Dvorak Technique - Evolution of The Method

Evolution of The Method

The initial development of this technique occurred in 1969 by Vernon Dvorak, using satellite pictures of tropical cyclones within the northwest Pacific ocean. The system as it was initially conceived involved pattern matching of cloud features with a development and decay model. As the technique matured through the 1970s and 1980s, measurement of cloud features became dominant in defining tropical cyclone intensity and central pressure of the tropical cyclone's low-pressure area. Use of infrared satellite imagery led to a more objective assessment of the strength of tropical cyclones with eyes, using the cloud top temperatures within the eyewall and contrasting them with the warm temperatures within the eye itself. Constraints on short term intensity change are used less frequently than they were back in the 1970s and 1980s. The central pressures assigned to tropical cyclones have required modification, as the original estimates were 5-10 hPa (0.15-0.29 inHg) too low in the Atlantic and up to 20 hPa (0.59 inHg) too high in the northwest Pacific. This led to the development of a separate wind-pressure relationship for the northwest Pacific, devised by Atkinson and Holliday in 1975, then modified in 1977.

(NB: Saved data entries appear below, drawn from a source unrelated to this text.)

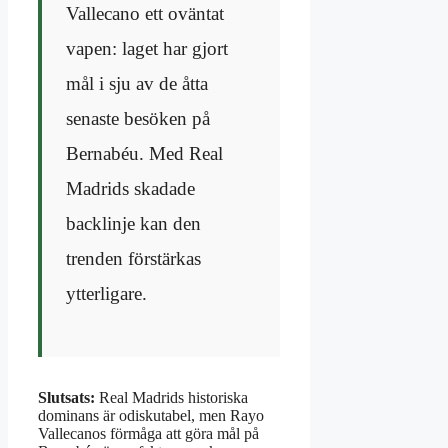
Vallecano ett oväntat
vapen: laget har gjort
mål i sju av de åtta
senaste besöken på
Bernabéu. Med Real
Madrids skadade
backlinje kan den
trenden förstärkas
ytterligare.
Slutsats:
Real Madrids historiska
dominans är odiskutabel, men Rayo
Vallecanos förmåga att göra mål på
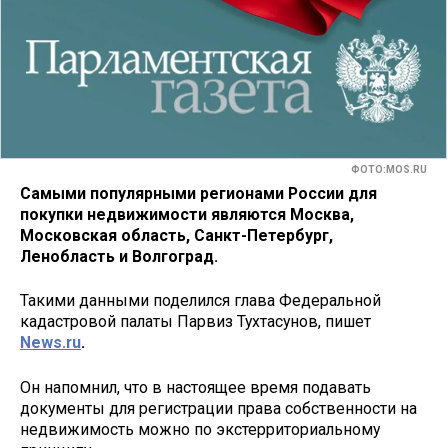
ФОТО:MOS.RU
Самыми популярными регионами России для
покупки недвижимости являются Москва,
Московская область, Санкт-Петербург,
Ленобласть и Волгоград.
Такими данными поделился глава Федеральной
кадастровой палаты Парвиз Тухтасунов, пишет
News.ru
.
Он напомнил, что в настоящее время подавать
документы для регистрации права собственности на
недвижимость можно по экстерриториальному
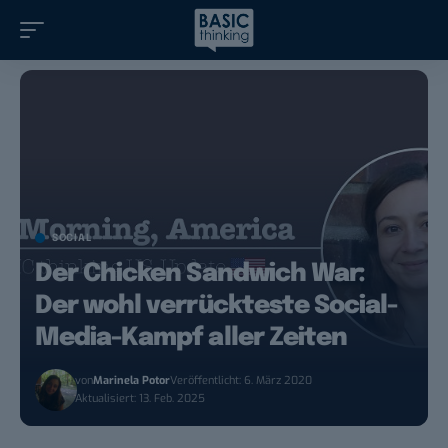
SOCIAL
Der Chicken Sandwich War:
Der wohl verrückteste Social-
Media-Kampf aller Zeiten
von
Marinela Potor
Veröffentlicht: 6. März 2020
Aktualisiert: 13. Feb. 2025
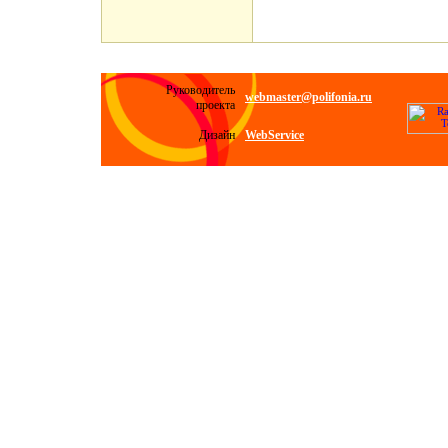
Руководитель
webmaster@polifonia.ru
проекта
Дизайн
WebService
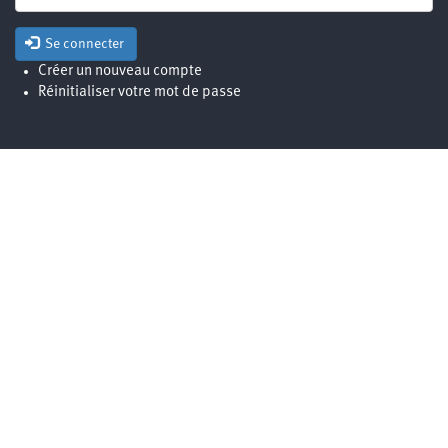
Se connecter
Créer un nouveau compte
Réinitialiser votre mot de passe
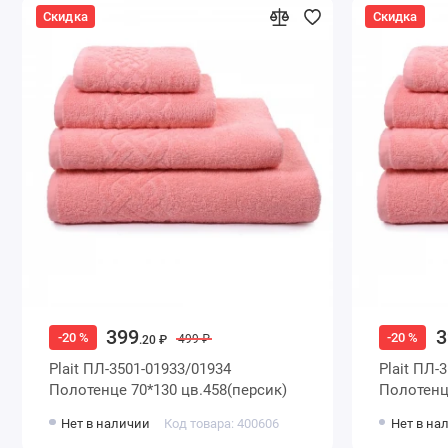
Скидка
Скидка
399
3
-20 %
-20 %
499 ₽
.20 ₽
Plait ПЛ-3501-01933/01934
Plait ПЛ-
Полотенце 70*130 цв.458(персик)
Полотенце
Нет в наличии
Код товара: 400606
Нет в на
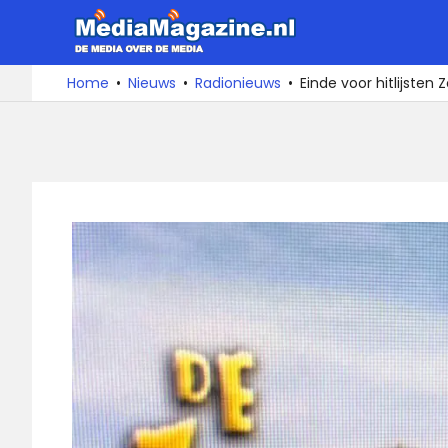
Ga
MediaMa
naar
de
De
Home
Nieuws
Radionieuws
Einde voor hitlijsten
media
inhoud
over
de
media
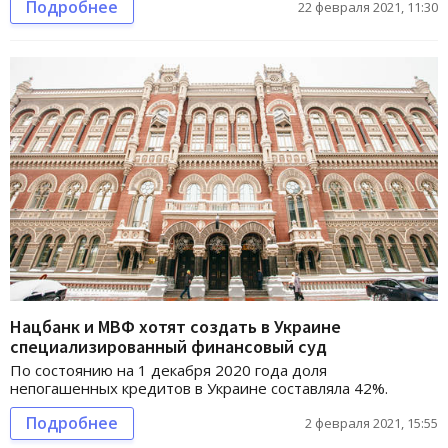
Подробнее
22 февраля 2021, 11:30
Нацбанк и МВФ хотят создать в Украине
специализированный финансовый суд
По состоянию на 1 декабря 2020 года доля
непогашенных кредитов в Украине составляла 42%.
Подробнее
2 февраля 2021, 15:55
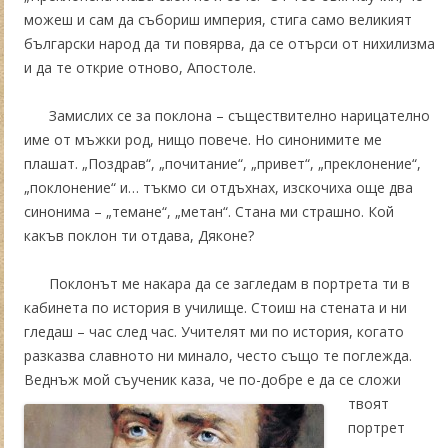
можеш и сам да събориш империя, стига само великият
български народ да ти повярва, да се отърси от нихилизма
и да те открие отново, Апостоле.
Замислих се за поклона – съществително нарицателно
име от мъжки род, нищо повече. Но синонимите ме
плашат. „Поздрав“, „почитание“, „привет“, „преклонение“,
„поклонение“ и… тъкмо си отдъхнах, изскочиха още два
синонима – „темане“, „метан“. Стана ми страшно. Кой
какъв поклон ти отдава, Дяконе?
Поклонът ме накара да се загледам в портрета ти в
кабинета по история в училище. Стоиш на стената и ни
гледаш – час след час. Учителят ми по история, когато
разказва славното ни минало, често също те поглежда.
Веднъж мой съученик каза, че по-добре е
да се сложи
твоят
портрет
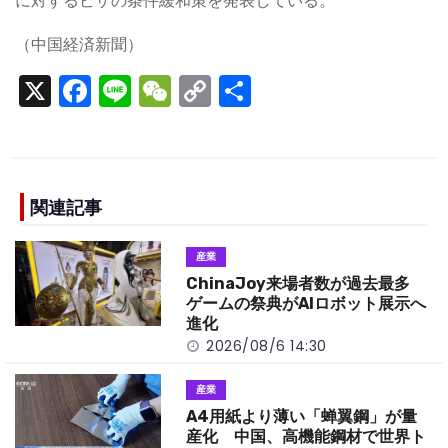
に対するビザの条件緩和策を発表している。
（中国経済新聞）
X
F
Li
W
C
S
a
n
e
o
h
c
e
C
p
ar
e
h
y
e
b
a
Li
関連記事
o
t
n
産業
o
k
ChinaJoy来場者数が過去最多
k
ゲームの祭典がAIロボット展示へ
進化
2026/08/6 14:30
産業
A4用紙より薄い「蝉翼鋼」が量
産化 中国、高機能鋼材で世界ト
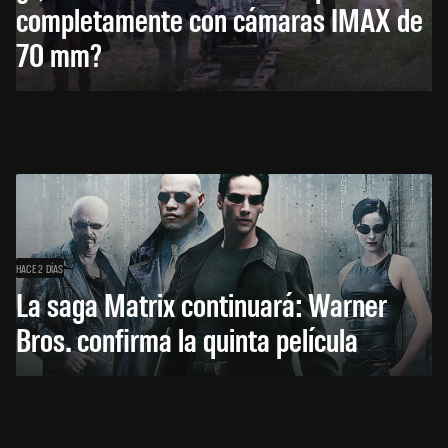
completamente con cámaras IMAX de
70 mm?
HACE 2 DÍAS
La saga Matrix continuará: Warner
Bros. confirma la quinta película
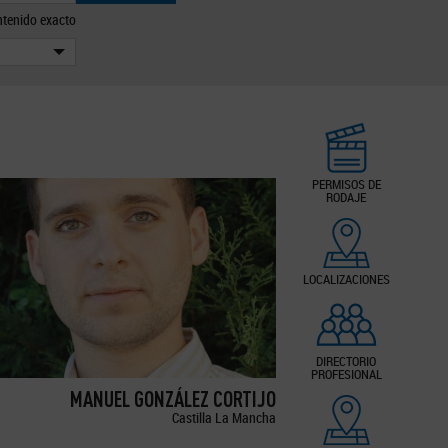
tenido exacto
PERMISOS DE
RODAJE
LOCALIZACIONES
DIRECTORIO
PROFESIONAL
MANUEL GONZÁLEZ CORTIJO
Castilla La Mancha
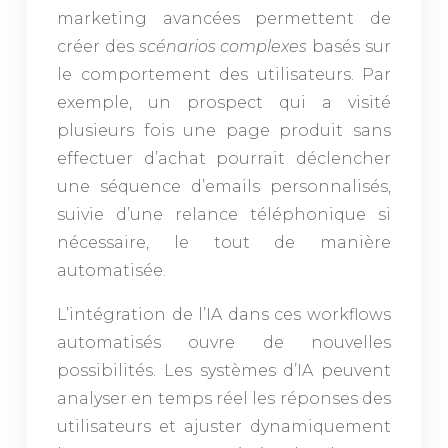
marketing avancées permettent de
créer des
scénarios complexes
basés sur
le comportement des utilisateurs. Par
exemple, un prospect qui a visité
plusieurs fois une page produit sans
effectuer d’achat pourrait déclencher
une séquence d’emails personnalisés,
suivie d’une relance téléphonique si
nécessaire, le tout de manière
automatisée.
L’intégration de l’IA dans ces workflows
automatisés ouvre de nouvelles
possibilités. Les systèmes d’IA peuvent
analyser en temps réel les réponses des
utilisateurs et ajuster dynamiquement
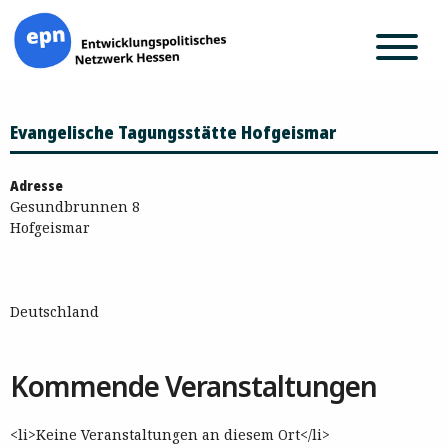
Zum
Evangelische Tagungsstätte Hofgeismar
Inhalt
springen
Adresse
Gesundbrunnen 8
Hofgeismar
Deutschland
Kommende Veranstaltungen
<li>Keine Veranstaltungen an diesem Ort</li>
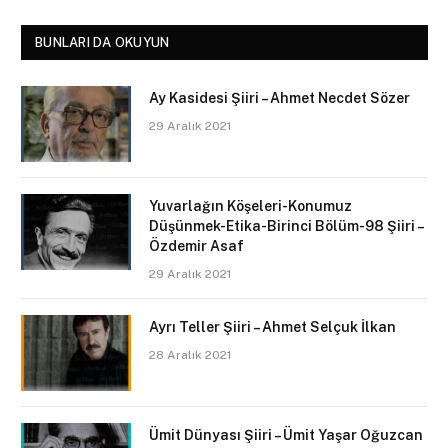
BUNLARI DA OKUYUN
Ay Kasidesi Şiiri – Ahmet Necdet Sözer
29 Aralık 2021
Yuvarlağın Köşeleri-Konumuz
Düşünmek-Etika-Birinci Bölüm-98 Şiiri –
Özdemir Asaf
29 Aralık 2021
Ayrı Teller Şiiri – Ahmet Selçuk İlkan
28 Aralık 2021
Ümit Dünyası Şiiri – Ümit Yaşar Oğuzcan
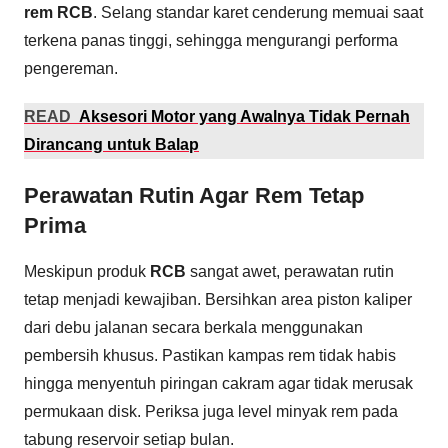
rem RCB
. Selang standar karet cenderung memuai saat
terkena panas tinggi, sehingga mengurangi performa
pengereman.
READ
Aksesori Motor yang Awalnya Tidak Pernah
Dirancang untuk Balap
Perawatan Rutin Agar Rem Tetap
Prima
Meskipun produk
RCB
sangat awet, perawatan rutin
tetap menjadi kewajiban. Bersihkan area piston kaliper
dari debu jalanan secara berkala menggunakan
pembersih khusus. Pastikan kampas rem tidak habis
hingga menyentuh piringan cakram agar tidak merusak
permukaan disk. Periksa juga level minyak rem pada
tabung reservoir setiap bulan.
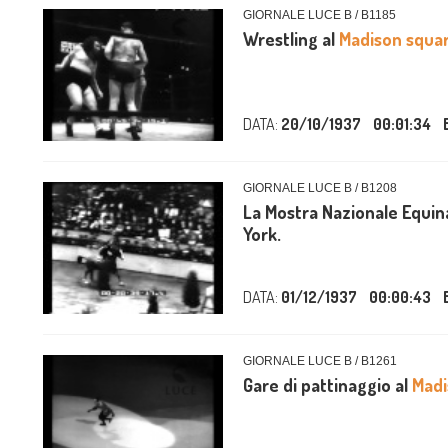
GIORNALE LUCE B / B1185
Wrestling al
Madison squa
DATA:
20/10/1937
00:01:34
GIORNALE LUCE B / B1208
La Mostra Nazionale Equin
York.
DATA:
01/12/1937
00:00:43
GIORNALE LUCE B / B1261
Gare di pattinaggio al
Madi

As human analysts using the technique lead to subjective biases, efforts have been made to make more objective estimates using computer programs, which have been aided by higher-resolution satellite imagery and more powerful computers. Since tropical cyclone satellite patterns can fluctuate over time, automated techniques use a six-hour averaging period to lead to more reliable intensity estimates. Development of the objective Dvorak technique began in 1998, which performed best with tropical cyclones that had eyes (of hurricane or typhoon strength). It still required a manual center placement, keeping some subjectivity within the process. By 2004, an advanced objective Dvorak technique was developed which utilized banding features for systems below hurricane intensity and to objectively determine the tropical cyclone's center. A central pressure bias was uncovered in 2004 relating to the slope of the tropopause and cloud top temperatures which change with latitude that helped improve central pressure estimates within the objective technique.